(Bounding box prediction data)
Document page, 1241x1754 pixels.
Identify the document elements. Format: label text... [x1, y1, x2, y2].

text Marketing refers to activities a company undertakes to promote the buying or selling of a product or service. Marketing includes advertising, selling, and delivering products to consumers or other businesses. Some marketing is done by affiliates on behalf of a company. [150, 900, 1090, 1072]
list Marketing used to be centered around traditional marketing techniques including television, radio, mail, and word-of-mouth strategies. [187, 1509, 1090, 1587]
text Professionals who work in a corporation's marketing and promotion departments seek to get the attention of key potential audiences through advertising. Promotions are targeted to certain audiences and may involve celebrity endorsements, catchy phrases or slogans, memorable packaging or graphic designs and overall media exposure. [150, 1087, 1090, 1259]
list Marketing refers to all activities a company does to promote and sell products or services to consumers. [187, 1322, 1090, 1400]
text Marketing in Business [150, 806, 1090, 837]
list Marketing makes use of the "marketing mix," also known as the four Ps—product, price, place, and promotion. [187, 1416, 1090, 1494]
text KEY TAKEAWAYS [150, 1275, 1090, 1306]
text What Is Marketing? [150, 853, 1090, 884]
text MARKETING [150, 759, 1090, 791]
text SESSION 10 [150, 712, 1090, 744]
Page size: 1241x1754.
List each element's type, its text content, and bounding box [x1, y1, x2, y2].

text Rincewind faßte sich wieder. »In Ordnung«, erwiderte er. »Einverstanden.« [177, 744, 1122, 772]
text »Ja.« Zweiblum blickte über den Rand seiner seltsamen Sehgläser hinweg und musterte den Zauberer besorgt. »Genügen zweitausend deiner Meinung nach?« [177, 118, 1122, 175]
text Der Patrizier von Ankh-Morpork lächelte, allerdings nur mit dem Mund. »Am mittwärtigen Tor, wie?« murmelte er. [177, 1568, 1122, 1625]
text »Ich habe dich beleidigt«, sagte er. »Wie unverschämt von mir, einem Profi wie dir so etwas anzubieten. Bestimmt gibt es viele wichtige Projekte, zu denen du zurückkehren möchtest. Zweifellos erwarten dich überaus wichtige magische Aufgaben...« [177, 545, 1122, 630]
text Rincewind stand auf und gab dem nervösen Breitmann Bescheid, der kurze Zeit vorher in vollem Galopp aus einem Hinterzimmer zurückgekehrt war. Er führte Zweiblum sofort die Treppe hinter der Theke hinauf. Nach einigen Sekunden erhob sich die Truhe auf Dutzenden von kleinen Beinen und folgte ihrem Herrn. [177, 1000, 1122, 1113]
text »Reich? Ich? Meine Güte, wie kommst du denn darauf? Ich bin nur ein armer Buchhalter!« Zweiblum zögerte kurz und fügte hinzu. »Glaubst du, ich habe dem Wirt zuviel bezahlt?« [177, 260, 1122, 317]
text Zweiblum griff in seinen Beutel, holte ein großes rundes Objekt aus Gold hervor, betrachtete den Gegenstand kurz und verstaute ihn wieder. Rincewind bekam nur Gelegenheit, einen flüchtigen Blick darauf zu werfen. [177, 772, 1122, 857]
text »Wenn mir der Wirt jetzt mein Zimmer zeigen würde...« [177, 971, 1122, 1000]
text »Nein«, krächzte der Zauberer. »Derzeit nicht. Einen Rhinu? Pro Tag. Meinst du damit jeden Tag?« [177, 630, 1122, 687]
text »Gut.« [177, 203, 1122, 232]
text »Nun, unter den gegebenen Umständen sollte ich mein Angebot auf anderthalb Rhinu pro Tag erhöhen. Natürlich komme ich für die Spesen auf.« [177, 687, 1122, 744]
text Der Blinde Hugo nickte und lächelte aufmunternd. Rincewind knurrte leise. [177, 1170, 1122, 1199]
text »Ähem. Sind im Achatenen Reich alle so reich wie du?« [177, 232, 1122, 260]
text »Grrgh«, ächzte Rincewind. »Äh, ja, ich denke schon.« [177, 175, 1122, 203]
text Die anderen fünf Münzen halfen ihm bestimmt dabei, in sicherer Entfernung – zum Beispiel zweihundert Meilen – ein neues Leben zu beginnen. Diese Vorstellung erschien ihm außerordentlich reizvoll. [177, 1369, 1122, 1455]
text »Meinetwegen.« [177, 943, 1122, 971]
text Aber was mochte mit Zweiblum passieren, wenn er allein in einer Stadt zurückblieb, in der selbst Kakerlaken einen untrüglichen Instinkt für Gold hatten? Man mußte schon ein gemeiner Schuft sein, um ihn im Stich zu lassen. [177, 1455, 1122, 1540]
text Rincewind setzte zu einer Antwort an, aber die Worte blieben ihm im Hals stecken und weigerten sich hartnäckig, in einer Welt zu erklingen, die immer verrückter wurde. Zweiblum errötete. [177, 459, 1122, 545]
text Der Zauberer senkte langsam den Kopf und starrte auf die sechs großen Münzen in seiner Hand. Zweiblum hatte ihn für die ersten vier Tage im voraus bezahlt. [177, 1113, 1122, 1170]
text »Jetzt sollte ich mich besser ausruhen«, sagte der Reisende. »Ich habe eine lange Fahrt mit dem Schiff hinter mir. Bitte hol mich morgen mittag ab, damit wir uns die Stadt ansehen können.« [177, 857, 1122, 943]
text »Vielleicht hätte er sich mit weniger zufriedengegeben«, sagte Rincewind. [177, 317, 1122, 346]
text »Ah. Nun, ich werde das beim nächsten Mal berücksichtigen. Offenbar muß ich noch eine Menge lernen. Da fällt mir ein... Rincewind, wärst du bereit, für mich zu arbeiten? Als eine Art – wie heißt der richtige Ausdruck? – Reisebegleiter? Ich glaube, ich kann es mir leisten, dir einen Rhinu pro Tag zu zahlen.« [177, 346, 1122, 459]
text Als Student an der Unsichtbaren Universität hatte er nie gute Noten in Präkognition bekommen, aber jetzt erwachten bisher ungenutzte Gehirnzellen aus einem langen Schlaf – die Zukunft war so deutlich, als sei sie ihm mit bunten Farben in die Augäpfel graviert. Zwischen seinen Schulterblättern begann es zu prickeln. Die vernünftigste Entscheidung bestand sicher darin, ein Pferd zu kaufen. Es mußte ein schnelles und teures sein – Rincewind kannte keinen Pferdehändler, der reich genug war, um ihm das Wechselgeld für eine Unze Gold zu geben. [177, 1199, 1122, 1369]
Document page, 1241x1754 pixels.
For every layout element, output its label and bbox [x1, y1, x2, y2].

:: What is required ::
Would you please transcribe the records above in full and exactly?

:: Task output ::
Document page, 1241x1754 pixels.
Identify the document elements. Format: label text... [x1, y1, x2, y2].

text Marketing refers to activities a company undertakes to promote the buying or selling of a product or service. Marketing includes advertising, selling, and delivering products to consumers or other businesses. Some marketing is done by affiliates on behalf of a company. [150, 900, 1090, 1072]
list Marketing used to be centered around traditional marketing techniques including television, radio, mail, and word-of-mouth strategies. [187, 1509, 1090, 1587]
text Professionals who work in a corporation's marketing and promotion departments seek to get the attention of key potential audiences through advertising. Promotions are targeted to certain audiences and may involve celebrity endorsements, catchy phrases or slogans, memorable packaging or graphic designs and overall media exposure. [150, 1087, 1090, 1259]
list Marketing refers to all activities a company does to promote and sell products or services to consumers. [187, 1322, 1090, 1400]
text Marketing in Business [150, 806, 1090, 837]
list Marketing makes use of the "marketing mix," also known as the four Ps—product, price, place, and promotion. [187, 1416, 1090, 1494]
text KEY TAKEAWAYS [150, 1275, 1090, 1306]
text What Is Marketing? [150, 853, 1090, 884]
text MARKETING [150, 759, 1090, 791]
text SESSION 10 [150, 712, 1090, 744]
Page size: 1241x1754.
List each element's type, its text content, and bounding box [x1, y1, x2, y2].

text Rincewind faßte sich wieder. »In Ordnung«, erwiderte er. »Einverstanden.« [177, 744, 1122, 772]
text »Ja.« Zweiblum blickte über den Rand seiner seltsamen Sehgläser hinweg und musterte den Zauberer besorgt. »Genügen zweitausend deiner Meinung nach?« [177, 118, 1122, 175]
text Der Patrizier von Ankh-Morpork lächelte, allerdings nur mit dem Mund. »Am mittwärtigen Tor, wie?« murmelte er. [177, 1568, 1122, 1625]
text »Ich habe dich beleidigt«, sagte er. »Wie unverschämt von mir, einem Profi wie dir so etwas anzubieten. Bestimmt gibt es viele wichtige Projekte, zu denen du zurückkehren möchtest. Zweifellos erwarten dich überaus wichtige magische Aufgaben...« [177, 545, 1122, 630]
text Rincewind stand auf und gab dem nervösen Breitmann Bescheid, der kurze Zeit vorher in vollem Galopp aus einem Hinterzimmer zurückgekehrt war. Er führte Zweiblum sofort die Treppe hinter der Theke hinauf. Nach einigen Sekunden erhob sich die Truhe auf Dutzenden von kleinen Beinen und folgte ihrem Herrn. [177, 1000, 1122, 1113]
text »Reich? Ich? Meine Güte, wie kommst du denn darauf? Ich bin nur ein armer Buchhalter!« Zweiblum zögerte kurz und fügte hinzu. »Glaubst du, ich habe dem Wirt zuviel bezahlt?« [177, 260, 1122, 317]
text Zweiblum griff in seinen Beutel, holte ein großes rundes Objekt aus Gold hervor, betrachtete den Gegenstand kurz und verstaute ihn wieder. Rincewind bekam nur Gelegenheit, einen flüchtigen Blick darauf zu werfen. [177, 772, 1122, 857]
text »Wenn mir der Wirt jetzt mein Zimmer zeigen würde...« [177, 971, 1122, 1000]
text »Nein«, krächzte der Zauberer. »Derzeit nicht. Einen Rhinu? Pro Tag. Meinst du damit jeden Tag?« [177, 630, 1122, 687]
text »Gut.« [177, 203, 1122, 232]
text »Nun, unter den gegebenen Umständen sollte ich mein Angebot auf anderthalb Rhinu pro Tag erhöhen. Natürlich komme ich für die Spesen auf.« [177, 687, 1122, 744]
text Der Blinde Hugo nickte und lächelte aufmunternd. Rincewind knurrte leise. [177, 1170, 1122, 1199]
text »Ähem. Sind im Achatenen Reich alle so reich wie du?« [177, 232, 1122, 260]
text »Grrgh«, ächzte Rincewind. »Äh, ja, ich denke schon.« [177, 175, 1122, 203]
text Die anderen fünf Münzen halfen ihm bestimmt dabei, in sicherer Entfernung – zum Beispiel zweihundert Meilen – ein neues Leben zu beginnen. Diese Vorstellung erschien ihm außerordentlich reizvoll. [177, 1369, 1122, 1455]
text »Meinetwegen.« [177, 943, 1122, 971]
text Aber was mochte mit Zweiblum passieren, wenn er allein in einer Stadt zurückblieb, in der selbst Kakerlaken einen untrüglichen Instinkt für Gold hatten? Man mußte schon ein gemeiner Schuft sein, um ihn im Stich zu lassen. [177, 1455, 1122, 1540]
text Rincewind setzte zu einer Antwort an, aber die Worte blieben ihm im Hals stecken und weigerten sich hartnäckig, in einer Welt zu erklingen, die immer verrückter wurde. Zweiblum errötete. [177, 459, 1122, 545]
text Der Zauberer senkte langsam den Kopf und starrte auf die sechs großen Münzen in seiner Hand. Zweiblum hatte ihn für die ersten vier Tage im voraus bezahlt. [177, 1113, 1122, 1170]
text »Jetzt sollte ich mich besser ausruhen«, sagte der Reisende. »Ich habe eine lange Fahrt mit dem Schiff hinter mir. Bitte hol mich morgen mittag ab, damit wir uns die Stadt ansehen können.« [177, 857, 1122, 943]
text »Vielleicht hätte er sich mit weniger zufriedengegeben«, sagte Rincewind. [177, 317, 1122, 346]
text »Ah. Nun, ich werde das beim nächsten Mal berücksichtigen. Offenbar muß ich noch eine Menge lernen. Da fällt mir ein... Rincewind, wärst du bereit, für mich zu arbeiten? Als eine Art – wie heißt der richtige Ausdruck? – Reisebegleiter? Ich glaube, ich kann es mir leisten, dir einen Rhinu pro Tag zu zahlen.« [177, 346, 1122, 459]
text Als Student an der Unsichtbaren Universität hatte er nie gute Noten in Präkognition bekommen, aber jetzt erwachten bisher ungenutzte Gehirnzellen aus einem langen Schlaf – die Zukunft war so deutlich, als sei sie ihm mit bunten Farben in die Augäpfel graviert. Zwischen seinen Schulterblättern begann es zu prickeln. Die vernünftigste Entscheidung bestand sicher darin, ein Pferd zu kaufen. Es mußte ein schnelles und teures sein – Rincewind kannte keinen Pferdehändler, der reich genug war, um ihm das Wechselgeld für eine Unze Gold zu geben. [177, 1199, 1122, 1369]
Document page, 1241x1754 pixels.
For every layout element, output its label and bbox [x1, y1, x2, y2].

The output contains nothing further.